--- START ---

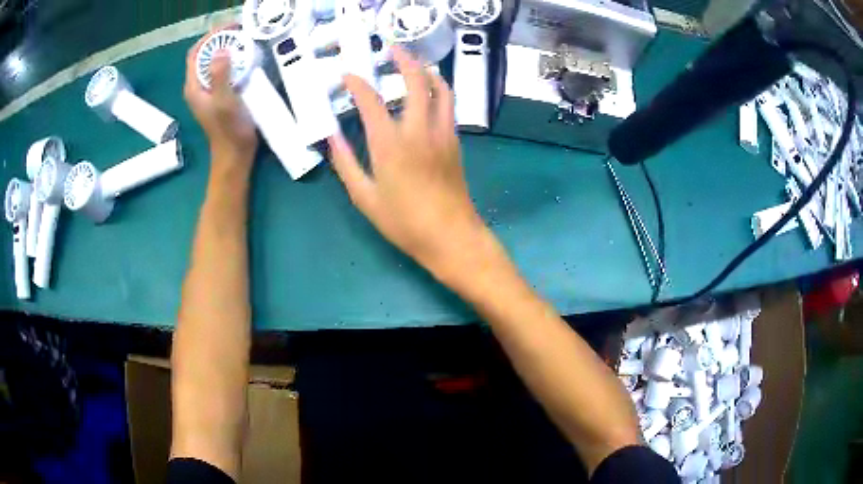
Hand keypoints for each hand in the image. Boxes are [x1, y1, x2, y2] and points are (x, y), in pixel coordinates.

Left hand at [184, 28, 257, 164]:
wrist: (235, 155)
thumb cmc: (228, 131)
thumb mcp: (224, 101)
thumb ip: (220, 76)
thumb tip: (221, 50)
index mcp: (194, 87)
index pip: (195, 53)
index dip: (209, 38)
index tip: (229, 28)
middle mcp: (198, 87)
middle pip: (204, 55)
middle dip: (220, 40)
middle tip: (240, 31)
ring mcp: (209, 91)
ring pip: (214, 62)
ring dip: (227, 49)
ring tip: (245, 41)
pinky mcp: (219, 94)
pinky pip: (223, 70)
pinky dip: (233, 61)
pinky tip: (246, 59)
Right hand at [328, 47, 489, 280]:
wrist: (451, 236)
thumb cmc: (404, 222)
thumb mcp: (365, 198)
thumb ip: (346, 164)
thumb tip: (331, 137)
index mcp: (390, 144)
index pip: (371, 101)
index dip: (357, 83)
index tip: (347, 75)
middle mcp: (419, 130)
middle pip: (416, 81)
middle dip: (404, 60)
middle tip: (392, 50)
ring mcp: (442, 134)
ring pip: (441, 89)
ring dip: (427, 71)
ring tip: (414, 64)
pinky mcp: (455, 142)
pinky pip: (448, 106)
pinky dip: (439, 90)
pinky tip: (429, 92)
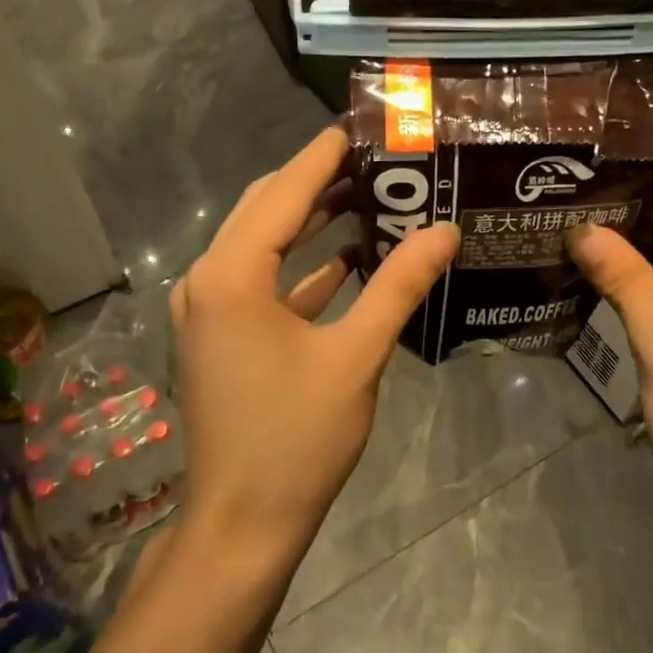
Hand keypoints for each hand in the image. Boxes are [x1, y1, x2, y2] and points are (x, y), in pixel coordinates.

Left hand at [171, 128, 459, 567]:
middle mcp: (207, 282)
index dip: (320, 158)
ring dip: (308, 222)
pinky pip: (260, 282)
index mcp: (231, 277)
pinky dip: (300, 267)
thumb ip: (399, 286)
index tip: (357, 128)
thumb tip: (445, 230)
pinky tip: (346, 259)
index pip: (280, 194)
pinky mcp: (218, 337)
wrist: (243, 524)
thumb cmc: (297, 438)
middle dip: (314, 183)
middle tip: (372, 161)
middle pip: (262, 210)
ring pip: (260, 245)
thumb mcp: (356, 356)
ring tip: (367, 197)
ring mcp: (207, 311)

--- END ---
--- START ---

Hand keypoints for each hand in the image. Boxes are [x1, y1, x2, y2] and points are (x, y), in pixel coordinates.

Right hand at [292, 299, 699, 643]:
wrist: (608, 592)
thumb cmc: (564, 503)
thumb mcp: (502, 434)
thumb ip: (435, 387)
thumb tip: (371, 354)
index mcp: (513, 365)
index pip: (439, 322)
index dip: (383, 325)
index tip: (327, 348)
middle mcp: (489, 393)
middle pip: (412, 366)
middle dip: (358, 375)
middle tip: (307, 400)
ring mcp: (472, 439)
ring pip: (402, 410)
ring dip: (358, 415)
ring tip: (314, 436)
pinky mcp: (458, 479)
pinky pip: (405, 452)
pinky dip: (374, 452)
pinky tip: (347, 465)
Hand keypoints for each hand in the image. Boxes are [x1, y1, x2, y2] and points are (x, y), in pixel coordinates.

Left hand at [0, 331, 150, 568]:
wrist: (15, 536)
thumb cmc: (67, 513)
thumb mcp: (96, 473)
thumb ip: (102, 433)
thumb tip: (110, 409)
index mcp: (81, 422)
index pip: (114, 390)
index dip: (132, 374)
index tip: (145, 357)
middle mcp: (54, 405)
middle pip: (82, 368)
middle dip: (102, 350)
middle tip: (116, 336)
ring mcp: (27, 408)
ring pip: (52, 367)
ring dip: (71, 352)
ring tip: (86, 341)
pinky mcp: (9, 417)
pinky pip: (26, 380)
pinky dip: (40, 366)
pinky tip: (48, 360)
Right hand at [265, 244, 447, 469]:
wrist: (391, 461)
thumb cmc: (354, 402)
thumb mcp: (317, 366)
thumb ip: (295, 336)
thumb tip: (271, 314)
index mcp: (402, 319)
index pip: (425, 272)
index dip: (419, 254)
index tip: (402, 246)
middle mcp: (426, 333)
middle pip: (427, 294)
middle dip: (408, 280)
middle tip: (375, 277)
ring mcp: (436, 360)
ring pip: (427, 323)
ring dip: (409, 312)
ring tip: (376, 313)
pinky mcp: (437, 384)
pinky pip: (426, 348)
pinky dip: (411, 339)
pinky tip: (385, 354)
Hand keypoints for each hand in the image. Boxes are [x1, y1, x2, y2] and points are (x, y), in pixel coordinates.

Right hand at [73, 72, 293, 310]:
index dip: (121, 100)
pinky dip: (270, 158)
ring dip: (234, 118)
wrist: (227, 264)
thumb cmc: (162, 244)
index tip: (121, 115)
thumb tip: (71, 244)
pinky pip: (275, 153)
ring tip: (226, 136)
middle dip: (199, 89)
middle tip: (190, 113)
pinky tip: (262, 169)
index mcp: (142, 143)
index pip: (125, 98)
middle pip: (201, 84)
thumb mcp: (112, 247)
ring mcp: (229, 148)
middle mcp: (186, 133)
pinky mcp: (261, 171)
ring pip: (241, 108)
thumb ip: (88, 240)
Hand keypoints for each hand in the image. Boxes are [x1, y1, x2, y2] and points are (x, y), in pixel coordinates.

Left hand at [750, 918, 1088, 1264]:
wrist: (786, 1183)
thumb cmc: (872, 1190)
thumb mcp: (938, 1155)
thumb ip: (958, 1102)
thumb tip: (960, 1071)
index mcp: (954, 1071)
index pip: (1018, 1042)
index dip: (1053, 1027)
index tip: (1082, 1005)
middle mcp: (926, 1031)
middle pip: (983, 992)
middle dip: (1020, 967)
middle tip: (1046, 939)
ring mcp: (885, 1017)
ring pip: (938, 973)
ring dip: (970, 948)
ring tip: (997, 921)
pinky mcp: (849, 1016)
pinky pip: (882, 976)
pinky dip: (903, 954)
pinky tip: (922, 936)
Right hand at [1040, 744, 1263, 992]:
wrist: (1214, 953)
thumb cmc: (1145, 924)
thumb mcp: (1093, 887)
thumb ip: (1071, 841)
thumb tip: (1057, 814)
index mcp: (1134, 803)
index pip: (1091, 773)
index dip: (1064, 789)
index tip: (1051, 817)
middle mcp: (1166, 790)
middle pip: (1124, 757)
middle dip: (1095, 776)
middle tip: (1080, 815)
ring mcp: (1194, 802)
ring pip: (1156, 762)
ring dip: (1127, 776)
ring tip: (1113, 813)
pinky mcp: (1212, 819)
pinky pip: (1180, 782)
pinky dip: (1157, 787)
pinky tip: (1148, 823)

--- END ---

TASK REQUIREMENTS: All that is needed is a number: the count of lines in the listing that hold "Right".

SOLUTION TO THE EXERCISE: 5